Job item: Pull every line of the entries that has the word "always".

---------- Given information ----------

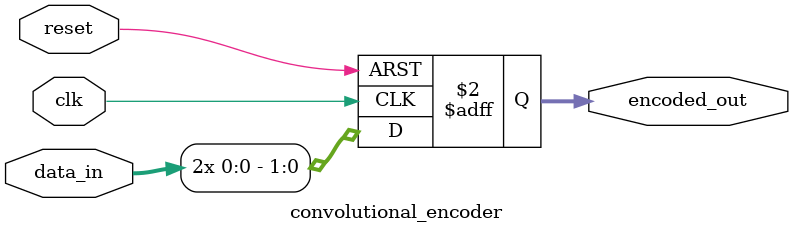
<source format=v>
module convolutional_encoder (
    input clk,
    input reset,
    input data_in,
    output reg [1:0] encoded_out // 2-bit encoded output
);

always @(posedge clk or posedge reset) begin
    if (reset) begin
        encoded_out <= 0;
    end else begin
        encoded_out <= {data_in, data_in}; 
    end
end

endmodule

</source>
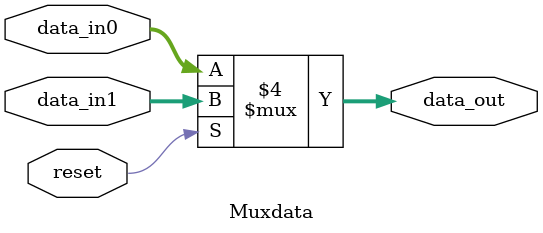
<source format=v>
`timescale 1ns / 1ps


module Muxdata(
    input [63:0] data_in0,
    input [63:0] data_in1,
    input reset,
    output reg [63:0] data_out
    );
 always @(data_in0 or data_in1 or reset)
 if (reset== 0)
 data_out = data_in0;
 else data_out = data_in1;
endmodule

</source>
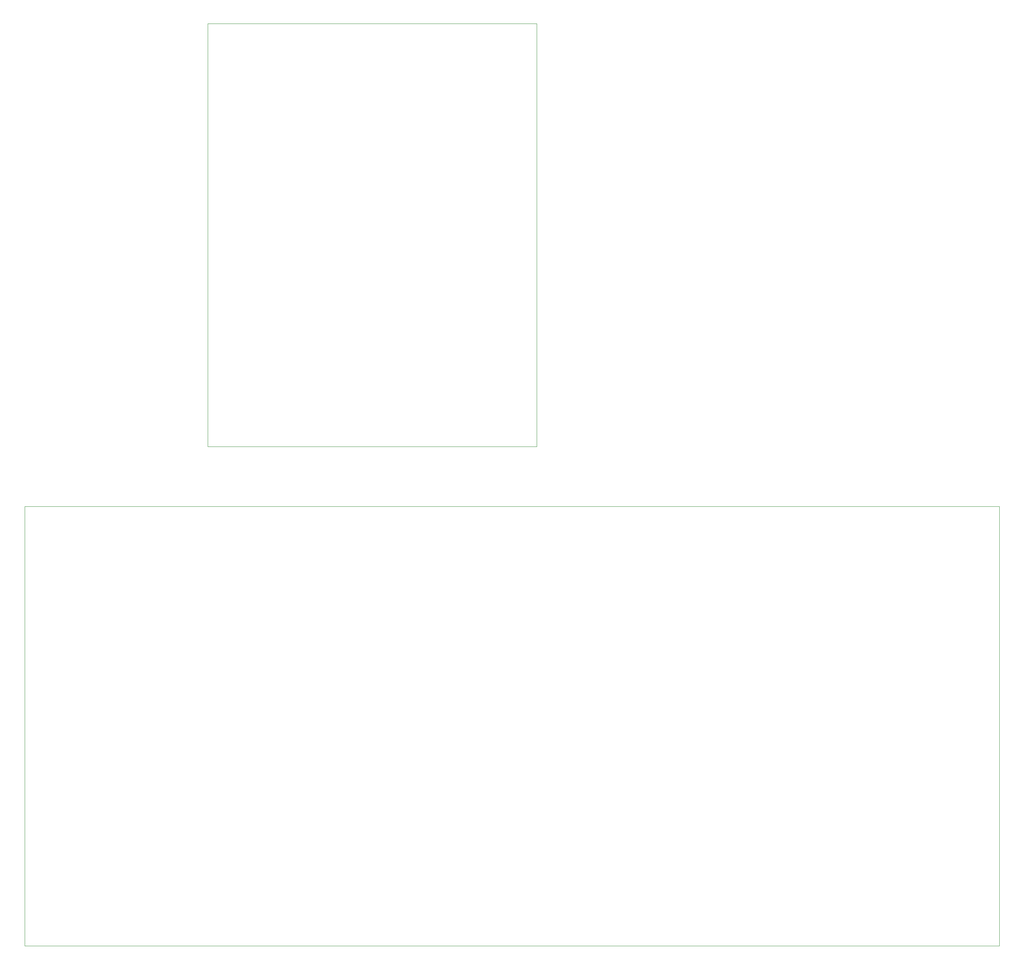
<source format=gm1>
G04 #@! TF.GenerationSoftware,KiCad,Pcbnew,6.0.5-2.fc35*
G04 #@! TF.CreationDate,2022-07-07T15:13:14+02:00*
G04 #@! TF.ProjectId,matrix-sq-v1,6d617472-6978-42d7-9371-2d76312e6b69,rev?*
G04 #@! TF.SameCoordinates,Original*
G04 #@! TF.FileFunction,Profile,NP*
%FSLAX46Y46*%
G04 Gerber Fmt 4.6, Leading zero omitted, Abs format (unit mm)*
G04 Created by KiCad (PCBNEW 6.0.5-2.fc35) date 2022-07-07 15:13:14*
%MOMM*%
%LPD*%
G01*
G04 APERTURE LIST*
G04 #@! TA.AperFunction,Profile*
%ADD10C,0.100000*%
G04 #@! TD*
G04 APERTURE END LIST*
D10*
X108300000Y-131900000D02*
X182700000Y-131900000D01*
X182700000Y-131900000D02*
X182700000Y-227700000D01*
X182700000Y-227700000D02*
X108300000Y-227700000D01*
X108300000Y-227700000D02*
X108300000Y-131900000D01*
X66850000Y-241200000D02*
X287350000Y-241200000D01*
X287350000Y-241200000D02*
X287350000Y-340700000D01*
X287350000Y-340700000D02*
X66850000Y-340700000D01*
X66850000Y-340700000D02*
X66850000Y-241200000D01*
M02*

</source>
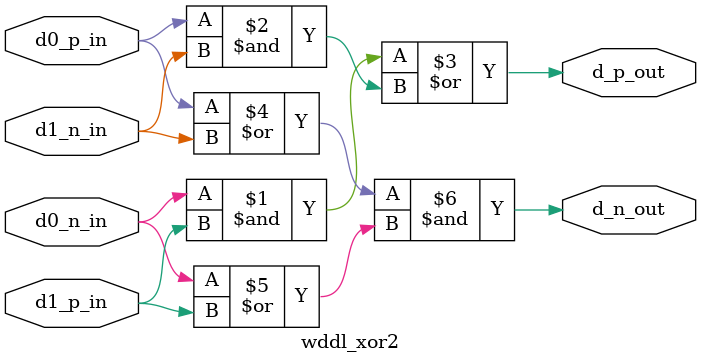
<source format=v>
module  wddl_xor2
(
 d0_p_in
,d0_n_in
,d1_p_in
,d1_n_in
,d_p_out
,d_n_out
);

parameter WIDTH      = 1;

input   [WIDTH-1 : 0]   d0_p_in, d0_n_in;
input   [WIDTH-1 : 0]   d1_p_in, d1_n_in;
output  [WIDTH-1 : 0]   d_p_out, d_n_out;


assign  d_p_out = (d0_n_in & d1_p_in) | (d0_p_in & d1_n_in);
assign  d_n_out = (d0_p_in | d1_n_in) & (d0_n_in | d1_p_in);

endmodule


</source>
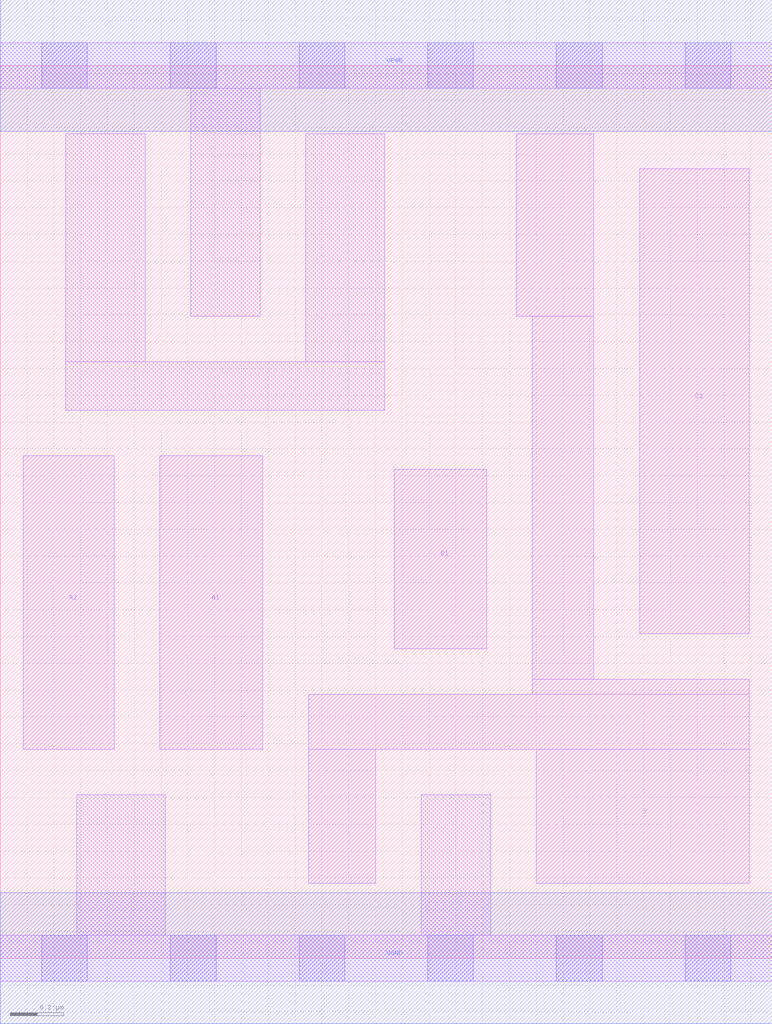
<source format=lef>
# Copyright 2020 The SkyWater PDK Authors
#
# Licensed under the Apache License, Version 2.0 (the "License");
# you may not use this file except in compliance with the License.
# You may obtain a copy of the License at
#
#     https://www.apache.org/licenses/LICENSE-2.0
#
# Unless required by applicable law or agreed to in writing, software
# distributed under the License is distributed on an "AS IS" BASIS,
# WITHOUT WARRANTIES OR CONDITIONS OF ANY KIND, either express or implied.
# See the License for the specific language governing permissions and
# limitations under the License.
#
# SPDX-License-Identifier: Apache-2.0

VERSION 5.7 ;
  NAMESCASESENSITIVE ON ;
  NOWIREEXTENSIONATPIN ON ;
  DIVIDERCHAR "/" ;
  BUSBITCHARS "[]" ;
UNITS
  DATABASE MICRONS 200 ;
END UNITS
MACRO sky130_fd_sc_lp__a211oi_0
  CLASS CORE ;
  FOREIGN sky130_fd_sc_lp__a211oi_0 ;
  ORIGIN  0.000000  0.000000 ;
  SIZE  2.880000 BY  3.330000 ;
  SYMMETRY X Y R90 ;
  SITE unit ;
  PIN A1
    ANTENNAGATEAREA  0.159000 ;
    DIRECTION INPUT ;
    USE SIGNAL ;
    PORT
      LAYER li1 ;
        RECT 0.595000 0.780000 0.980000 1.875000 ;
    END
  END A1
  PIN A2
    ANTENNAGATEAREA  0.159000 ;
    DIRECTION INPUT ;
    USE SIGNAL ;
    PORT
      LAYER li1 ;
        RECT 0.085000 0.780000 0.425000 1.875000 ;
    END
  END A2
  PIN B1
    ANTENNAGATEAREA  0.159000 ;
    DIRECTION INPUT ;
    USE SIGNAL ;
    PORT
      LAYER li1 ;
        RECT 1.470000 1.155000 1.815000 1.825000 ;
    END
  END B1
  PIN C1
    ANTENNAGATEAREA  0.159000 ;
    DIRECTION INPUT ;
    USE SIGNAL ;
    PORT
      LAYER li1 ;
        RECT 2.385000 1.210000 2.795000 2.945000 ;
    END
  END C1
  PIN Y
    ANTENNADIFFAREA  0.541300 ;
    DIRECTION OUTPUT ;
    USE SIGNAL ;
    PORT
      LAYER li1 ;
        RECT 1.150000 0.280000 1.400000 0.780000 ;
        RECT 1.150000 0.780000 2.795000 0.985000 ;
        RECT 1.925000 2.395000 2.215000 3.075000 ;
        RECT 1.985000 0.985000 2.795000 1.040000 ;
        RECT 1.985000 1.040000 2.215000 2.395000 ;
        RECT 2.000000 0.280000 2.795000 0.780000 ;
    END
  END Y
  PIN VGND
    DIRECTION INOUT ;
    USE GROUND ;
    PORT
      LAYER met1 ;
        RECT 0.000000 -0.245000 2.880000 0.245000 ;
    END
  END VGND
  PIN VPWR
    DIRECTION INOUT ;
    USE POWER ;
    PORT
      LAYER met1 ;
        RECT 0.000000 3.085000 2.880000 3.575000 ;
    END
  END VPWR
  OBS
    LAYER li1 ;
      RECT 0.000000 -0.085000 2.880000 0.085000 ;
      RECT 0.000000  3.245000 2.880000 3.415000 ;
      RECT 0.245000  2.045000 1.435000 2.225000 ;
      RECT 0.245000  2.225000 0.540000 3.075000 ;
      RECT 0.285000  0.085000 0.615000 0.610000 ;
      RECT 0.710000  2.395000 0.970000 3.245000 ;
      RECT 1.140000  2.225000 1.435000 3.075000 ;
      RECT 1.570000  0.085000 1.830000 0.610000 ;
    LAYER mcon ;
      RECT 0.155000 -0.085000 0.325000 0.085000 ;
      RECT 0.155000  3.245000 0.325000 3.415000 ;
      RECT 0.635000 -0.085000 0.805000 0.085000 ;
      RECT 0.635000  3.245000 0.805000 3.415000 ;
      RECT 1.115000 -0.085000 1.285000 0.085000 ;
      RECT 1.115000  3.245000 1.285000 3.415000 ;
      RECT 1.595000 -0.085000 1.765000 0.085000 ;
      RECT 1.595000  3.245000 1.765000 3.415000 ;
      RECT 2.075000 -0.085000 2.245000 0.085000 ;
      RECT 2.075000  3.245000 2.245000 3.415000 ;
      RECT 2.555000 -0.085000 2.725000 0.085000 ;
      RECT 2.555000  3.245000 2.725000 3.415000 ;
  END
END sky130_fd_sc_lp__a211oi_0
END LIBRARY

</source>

----------

Problem solution:
always @(posedge clk or posedge reset) begin
 always @(data_in0 or data_in1 or reset)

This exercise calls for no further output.